Recent turbulence in U.S.-Chinese relations stems from China’s umbrage at what it perceives to be the United States’ attempts to harm China’s core interests. Professor Thomas Christensen presents a distinct perspective on U.S.-China relations that emphasizes the dangers in interacting in an environment of mistrust and polarization.
- Sino-U.S. cooperation should be based on the pursuit of mutual interests rather than on a framework of mutual respect for “core interests,” as pledged in the 2009 Joint Statement.
- There is a perception in Beijing that when China assists the United States with problems on the international stage it is doing the United States a favor, and thus it expects returns in kind. This is inaccurate since almost everything that the United States asks of China is directly in China’s own interest.
- If the Six-Party Talks process fails permanently, many countries, including China and the United States, will suffer costs. The biggest losers will be the North Korean people, but second will be China, not the United States.
- The Chinese government has been increasingly sensitive to a domestic political environment of heated popular nationalism, expressed in the media and on the blogosphere. China suffers from a stunted version of a free press, in which most criticism of government policy is from a hawkish, nationalist direction.

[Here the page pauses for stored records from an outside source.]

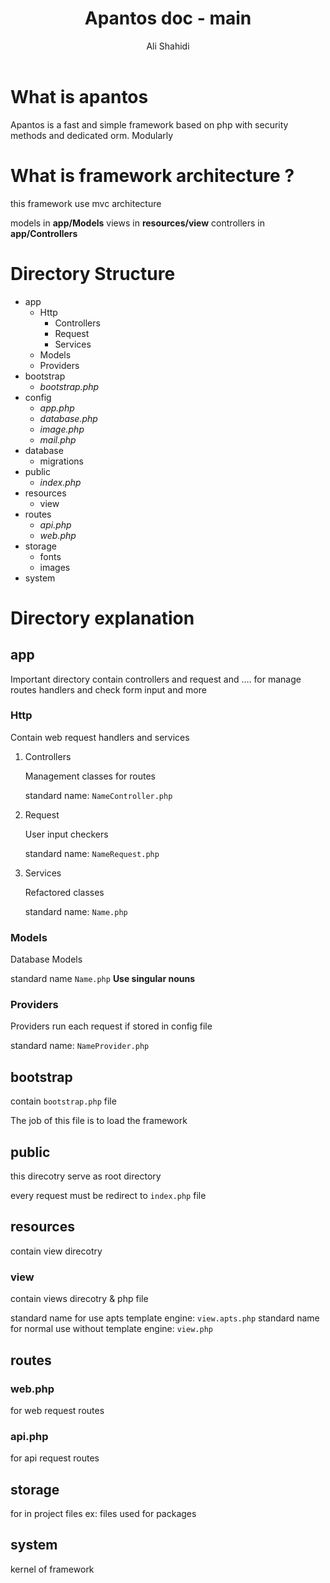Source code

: #+TITLE: Apantos doc - main
#+AUTHOR: Ali Shahidi
#+DESCRIPTION: Apantos document main page
#+OPTIONS: num:nil ^:{}

* What is apantos

Apantos is a fast and simple framework based on php with security methods and dedicated orm. Modularly


* What is framework architecture ?

this framework use mvc architecture

models in *app/Models*
views in *resources/view*
controllers in *app/Controllers*

* Directory Structure
- app
  - Http
    - Controllers
    - Request
    - Services
  - Models
  - Providers
- bootstrap
  - /bootstrap.php/
- config
  - /app.php/
  - /database.php/
  - /image.php/
  - /mail.php/
- database
  - migrations
- public
  - /index.php/
- resources
  - view
- routes
  - /api.php/
  - /web.php/
- storage
  - fonts
  - images
- system


* Directory explanation

** app

Important directory contain controllers and request and .... for manage routes handlers and check form input and more

*** Http

Contain web request handlers and services

**** Controllers

Management classes for routes

standard name: =NameController.php=

**** Request

User input checkers

standard name: =NameRequest.php=

**** Services

Refactored classes

standard name: =Name.php=

*** Models

Database Models

standard name =Name.php= *Use singular nouns*

*** Providers

Providers run each request if stored in config file

standard name: =NameProvider.php=

** bootstrap

contain =bootstrap.php= file

The job of this file is to load the framework

** public

this direcotry serve as root directory

every request must be redirect to =index.php= file

** resources

contain view direcotry

*** view

contain views direcotry & php file

standard name for use apts template engine: =view.apts.php=
standard name for normal use without template engine: =view.php=

** routes

*** web.php

for web request routes

*** api.php

for api request routes

** storage

for in project files
ex: files used for packages

** system

kernel of framework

- A cooperative U.S.-China relationship should be built around the pursuit of mutual global interests. The two countries have worked together successfully on several projects, including antipiracy operations in the Gulf of Aden, and there is potential for further cooperation on issues such as climate change, nuclear nonproliferation, and counterterrorism, to name a few.
About the Report
Recent turbulence in U.S.-Chinese relations stems from China’s umbrage at what it perceives to be the United States’ attempts to harm China’s core interests. Strident rhetoric from within China has prescribed retaliatory targeting of alleged U.S. core interests. However, U.S. efforts to prevent nuclear proliferation and stabilize the international financial environment are also in China’s own national security interests. A sustainable relationship should be based on the pursuit of mutual interests in building cooperation between the two countries. In addressing these topics, Professor Thomas Christensen presents a distinct perspective on U.S.-China relations that emphasizes the dangers in interacting in an environment of mistrust and polarization.
This Special Report was written in July 2010. The views expressed in it do not necessarily reflect the views of the United States Institute of Peace, which does not advocate specific policy positions. The USIP's Center for Conflict Management commissioned it as part of a series on the evolving U.S.-China relationship. This series will focus on avoiding crises and exploring opportunities for U.S.-China cooperation.
Thomas J. Christensen is professor of politics and international affairs and director of the China and the World Program at Princeton University. In 2006–08 he served as deputy assistant secretary of state for East Asian and Pacific Affairs with responsibility for U.S. policy toward China, Taiwan, and Mongolia. Before arriving at Princeton in 2003, he taught at Cornell University and MIT. Dr. Christensen has served on the board of directors and the executive committee of the National Committee on U.S.-China Relations and as coeditor of the International History and Politics series at Princeton University Press.